Al hilo de las ensoñaciones...

lunes, 10 de mayo de 2021

Seis horas

 

Las cuerdas de las persianas venecianas oscilan; se mecen los toldos, las ramas de los árboles, el vuelo errático de los vencejos. Más allá, la quietud abstracta del horizonte.

Los ojos, al arrullo de una nana de aire y acompasados en el bamboleo hipnótico de lo cotidiano, se acunan también buscando consuelo. Van asiendo los elementos frágiles con los que trazan un estar en el mundo.

Y la nostalgia de un todo cataliza con esta luz que muere.

jueves, 6 de mayo de 2021

Ases morados



En mares de dudas viajan los naipes de este castillo. La posibilidad de permanencia se deshace a la deriva; va cegada con la ligera insolación de alguna ilusión transitoria.

En plena revolución neolítica una mujer nómada decide no cultivar trigo, pero le argumento con cariño que en algún sitio habrá que pasar la noche.

Deliberamos mientras me invita a comer zarzamoras. Ella conoce algo que yo no sé.

Confío en aguantar el cansancio.



miércoles, 28 de abril de 2021

Samil

Amontonas kilómetros como quien amontona lecturas convulsas. Van decantando en algún lugar entre el ojo, la memoria y por descuido, el pecho.  Están desprovistos de contornos los lugares y las palabras. “En este saco desordenado es fácil perderse”, piensas.

Entradas guardadas:
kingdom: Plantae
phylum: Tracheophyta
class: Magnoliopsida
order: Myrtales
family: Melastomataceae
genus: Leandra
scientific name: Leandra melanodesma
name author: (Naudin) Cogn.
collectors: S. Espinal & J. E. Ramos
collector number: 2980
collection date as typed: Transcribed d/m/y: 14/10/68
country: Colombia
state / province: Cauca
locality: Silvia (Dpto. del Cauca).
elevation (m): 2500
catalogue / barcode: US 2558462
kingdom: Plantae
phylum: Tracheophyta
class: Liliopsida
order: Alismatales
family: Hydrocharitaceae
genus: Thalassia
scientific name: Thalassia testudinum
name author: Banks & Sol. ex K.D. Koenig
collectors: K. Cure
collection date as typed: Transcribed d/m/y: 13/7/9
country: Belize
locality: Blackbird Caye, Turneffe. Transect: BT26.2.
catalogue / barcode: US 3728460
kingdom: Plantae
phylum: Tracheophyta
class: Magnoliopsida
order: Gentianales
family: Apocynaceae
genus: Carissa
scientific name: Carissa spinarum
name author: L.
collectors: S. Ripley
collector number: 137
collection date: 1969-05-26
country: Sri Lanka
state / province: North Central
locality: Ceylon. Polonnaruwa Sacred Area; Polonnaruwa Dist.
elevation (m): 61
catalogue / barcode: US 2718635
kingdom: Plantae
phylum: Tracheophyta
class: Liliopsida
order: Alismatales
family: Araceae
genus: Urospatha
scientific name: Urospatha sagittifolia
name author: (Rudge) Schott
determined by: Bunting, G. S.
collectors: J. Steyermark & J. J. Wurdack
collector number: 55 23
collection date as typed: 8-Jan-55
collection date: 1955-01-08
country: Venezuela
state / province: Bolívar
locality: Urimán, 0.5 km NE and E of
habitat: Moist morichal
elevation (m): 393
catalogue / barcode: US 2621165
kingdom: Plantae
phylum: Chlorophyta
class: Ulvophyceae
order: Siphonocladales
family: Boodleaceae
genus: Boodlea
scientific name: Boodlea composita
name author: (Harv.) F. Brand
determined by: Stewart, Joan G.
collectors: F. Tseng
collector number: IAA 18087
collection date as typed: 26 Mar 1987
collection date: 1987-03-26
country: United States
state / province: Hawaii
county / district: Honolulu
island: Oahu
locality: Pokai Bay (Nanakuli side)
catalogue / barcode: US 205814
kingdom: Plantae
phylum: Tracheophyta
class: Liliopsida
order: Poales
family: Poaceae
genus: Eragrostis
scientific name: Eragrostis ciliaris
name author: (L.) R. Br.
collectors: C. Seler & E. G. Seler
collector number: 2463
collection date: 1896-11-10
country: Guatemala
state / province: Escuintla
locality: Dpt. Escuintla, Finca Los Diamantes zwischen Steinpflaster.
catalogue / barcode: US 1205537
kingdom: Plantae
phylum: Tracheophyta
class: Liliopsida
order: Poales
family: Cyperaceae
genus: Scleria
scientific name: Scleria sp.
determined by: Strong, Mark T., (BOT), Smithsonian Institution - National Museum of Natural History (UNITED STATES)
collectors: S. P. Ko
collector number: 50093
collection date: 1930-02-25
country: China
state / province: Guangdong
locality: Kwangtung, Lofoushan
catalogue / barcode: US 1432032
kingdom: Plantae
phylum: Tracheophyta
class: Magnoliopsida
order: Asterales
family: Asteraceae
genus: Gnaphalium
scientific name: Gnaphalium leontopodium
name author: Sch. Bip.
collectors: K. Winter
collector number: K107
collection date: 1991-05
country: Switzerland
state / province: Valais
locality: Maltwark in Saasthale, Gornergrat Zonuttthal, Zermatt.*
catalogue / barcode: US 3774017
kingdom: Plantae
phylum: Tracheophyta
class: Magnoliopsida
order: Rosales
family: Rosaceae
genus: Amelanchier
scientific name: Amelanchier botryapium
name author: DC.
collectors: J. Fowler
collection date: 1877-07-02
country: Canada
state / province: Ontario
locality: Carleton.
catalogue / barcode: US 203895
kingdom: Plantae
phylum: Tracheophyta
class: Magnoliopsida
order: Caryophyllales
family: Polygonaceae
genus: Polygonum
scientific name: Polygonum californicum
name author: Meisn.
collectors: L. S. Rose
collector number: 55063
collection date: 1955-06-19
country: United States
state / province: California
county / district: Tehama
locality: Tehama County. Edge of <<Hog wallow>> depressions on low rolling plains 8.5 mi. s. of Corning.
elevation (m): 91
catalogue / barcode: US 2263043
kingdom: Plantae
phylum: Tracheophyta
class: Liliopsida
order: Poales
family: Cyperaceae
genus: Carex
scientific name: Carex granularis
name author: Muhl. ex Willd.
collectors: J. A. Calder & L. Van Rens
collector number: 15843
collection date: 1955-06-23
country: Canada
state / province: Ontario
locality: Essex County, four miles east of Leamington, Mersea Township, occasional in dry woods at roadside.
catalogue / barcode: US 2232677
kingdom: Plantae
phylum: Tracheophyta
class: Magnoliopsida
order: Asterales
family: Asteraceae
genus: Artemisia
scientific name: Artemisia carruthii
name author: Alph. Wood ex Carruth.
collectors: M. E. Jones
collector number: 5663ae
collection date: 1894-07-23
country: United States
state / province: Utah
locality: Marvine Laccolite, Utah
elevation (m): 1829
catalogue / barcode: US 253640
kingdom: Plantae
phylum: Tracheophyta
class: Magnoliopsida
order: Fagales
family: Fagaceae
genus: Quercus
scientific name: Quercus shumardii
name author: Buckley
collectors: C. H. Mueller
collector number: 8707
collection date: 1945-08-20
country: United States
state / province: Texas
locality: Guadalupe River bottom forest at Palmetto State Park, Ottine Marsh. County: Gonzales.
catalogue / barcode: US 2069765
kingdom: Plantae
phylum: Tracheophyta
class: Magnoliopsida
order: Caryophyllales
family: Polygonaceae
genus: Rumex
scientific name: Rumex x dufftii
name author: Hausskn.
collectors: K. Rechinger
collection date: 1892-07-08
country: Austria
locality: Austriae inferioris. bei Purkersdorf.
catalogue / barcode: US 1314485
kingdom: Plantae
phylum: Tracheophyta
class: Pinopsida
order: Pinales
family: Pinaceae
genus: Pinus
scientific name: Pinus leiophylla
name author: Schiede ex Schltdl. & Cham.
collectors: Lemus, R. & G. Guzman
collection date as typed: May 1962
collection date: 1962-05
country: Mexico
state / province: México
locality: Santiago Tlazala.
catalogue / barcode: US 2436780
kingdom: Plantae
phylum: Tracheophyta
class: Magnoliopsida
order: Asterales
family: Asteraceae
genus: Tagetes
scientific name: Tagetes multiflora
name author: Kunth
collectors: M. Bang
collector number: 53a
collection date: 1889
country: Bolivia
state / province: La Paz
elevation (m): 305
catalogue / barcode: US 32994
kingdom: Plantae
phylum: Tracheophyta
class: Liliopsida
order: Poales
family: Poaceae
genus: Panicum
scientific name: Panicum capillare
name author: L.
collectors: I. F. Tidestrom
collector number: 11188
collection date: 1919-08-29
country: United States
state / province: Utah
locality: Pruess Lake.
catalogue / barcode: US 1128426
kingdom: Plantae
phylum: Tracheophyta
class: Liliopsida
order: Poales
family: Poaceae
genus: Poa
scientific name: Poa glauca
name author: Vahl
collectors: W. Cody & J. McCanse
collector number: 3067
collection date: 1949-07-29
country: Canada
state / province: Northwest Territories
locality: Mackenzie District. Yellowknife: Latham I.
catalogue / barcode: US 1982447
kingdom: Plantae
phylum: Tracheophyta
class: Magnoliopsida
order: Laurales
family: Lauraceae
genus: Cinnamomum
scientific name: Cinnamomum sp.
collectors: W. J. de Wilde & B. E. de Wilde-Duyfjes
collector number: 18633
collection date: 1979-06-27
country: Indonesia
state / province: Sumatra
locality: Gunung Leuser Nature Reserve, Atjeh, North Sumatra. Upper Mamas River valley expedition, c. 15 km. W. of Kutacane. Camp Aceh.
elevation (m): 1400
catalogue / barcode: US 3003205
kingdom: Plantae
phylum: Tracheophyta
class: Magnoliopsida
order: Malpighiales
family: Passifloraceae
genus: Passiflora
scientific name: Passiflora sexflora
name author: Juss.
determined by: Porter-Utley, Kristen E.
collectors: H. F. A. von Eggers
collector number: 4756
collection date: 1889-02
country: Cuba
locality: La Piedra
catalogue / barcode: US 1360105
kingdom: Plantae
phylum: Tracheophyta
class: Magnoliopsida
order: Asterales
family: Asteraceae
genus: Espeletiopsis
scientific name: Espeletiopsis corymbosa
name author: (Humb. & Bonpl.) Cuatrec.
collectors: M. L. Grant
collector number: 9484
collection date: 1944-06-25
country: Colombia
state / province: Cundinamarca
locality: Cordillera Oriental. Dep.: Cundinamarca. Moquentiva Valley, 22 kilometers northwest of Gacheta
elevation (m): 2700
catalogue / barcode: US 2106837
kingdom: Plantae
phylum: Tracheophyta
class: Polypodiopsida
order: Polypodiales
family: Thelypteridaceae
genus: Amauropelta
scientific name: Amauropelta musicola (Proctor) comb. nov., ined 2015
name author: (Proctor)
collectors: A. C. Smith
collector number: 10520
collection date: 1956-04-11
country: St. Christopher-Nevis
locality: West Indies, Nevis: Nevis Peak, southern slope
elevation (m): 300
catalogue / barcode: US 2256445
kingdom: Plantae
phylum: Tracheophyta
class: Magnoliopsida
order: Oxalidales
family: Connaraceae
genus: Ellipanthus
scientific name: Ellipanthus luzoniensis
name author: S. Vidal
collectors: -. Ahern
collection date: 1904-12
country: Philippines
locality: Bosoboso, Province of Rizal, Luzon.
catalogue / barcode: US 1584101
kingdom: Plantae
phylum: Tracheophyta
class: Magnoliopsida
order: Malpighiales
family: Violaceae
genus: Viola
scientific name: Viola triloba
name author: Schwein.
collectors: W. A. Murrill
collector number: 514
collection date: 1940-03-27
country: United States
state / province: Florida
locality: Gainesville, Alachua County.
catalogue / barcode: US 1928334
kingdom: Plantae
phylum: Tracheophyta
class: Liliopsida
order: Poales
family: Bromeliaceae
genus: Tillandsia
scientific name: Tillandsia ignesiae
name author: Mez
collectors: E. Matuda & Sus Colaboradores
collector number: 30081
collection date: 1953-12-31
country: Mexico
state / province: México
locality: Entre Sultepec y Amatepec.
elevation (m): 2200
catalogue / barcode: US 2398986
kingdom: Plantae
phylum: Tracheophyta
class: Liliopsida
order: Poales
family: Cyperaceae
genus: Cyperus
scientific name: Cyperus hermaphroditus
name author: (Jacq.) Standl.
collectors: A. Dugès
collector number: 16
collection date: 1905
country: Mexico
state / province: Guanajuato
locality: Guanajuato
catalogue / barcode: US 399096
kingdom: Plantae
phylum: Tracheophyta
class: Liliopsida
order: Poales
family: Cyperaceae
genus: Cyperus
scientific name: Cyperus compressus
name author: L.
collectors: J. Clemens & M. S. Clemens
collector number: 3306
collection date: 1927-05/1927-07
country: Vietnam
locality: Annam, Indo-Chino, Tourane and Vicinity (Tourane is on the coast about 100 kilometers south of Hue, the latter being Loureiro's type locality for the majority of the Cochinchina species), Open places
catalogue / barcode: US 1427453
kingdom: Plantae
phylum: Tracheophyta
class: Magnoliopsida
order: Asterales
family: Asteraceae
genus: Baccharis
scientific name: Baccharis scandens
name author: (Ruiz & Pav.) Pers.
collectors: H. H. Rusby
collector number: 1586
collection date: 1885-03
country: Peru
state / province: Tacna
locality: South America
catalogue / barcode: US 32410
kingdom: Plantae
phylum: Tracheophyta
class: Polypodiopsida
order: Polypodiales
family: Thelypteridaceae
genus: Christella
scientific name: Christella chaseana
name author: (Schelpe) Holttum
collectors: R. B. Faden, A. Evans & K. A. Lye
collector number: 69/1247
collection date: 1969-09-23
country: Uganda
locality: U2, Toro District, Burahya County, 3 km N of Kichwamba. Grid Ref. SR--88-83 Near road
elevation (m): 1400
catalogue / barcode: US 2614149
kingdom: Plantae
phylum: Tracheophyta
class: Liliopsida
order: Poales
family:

EJERCICIO 1: Según el texto del ejercicio, ¿qué decide no cultivar la mujer nómada?
EJERCICIO 2: Reproduce sin cambios el fragmento del texto del ejercicio que comienza con las palabras "Los ojos, al" y termina con "alguna ilusión transitoria.".

RESPUESTA 1: Trigo.

RESPUESTA 2:
Los ojos, al arrullo de una nana de aire y acompasados en el bamboleo hipnótico de lo cotidiano, se acunan también buscando consuelo. Van asiendo los elementos frágiles con los que trazan un estar en el mundo.

Y la nostalgia de un todo cataliza con esta luz que muere.

jueves, 6 de mayo de 2021

Ases morados



En mares de dudas viajan los naipes de este castillo. La posibilidad de permanencia se deshace a la deriva; va cegada con la ligera insolación de alguna ilusión transitoria.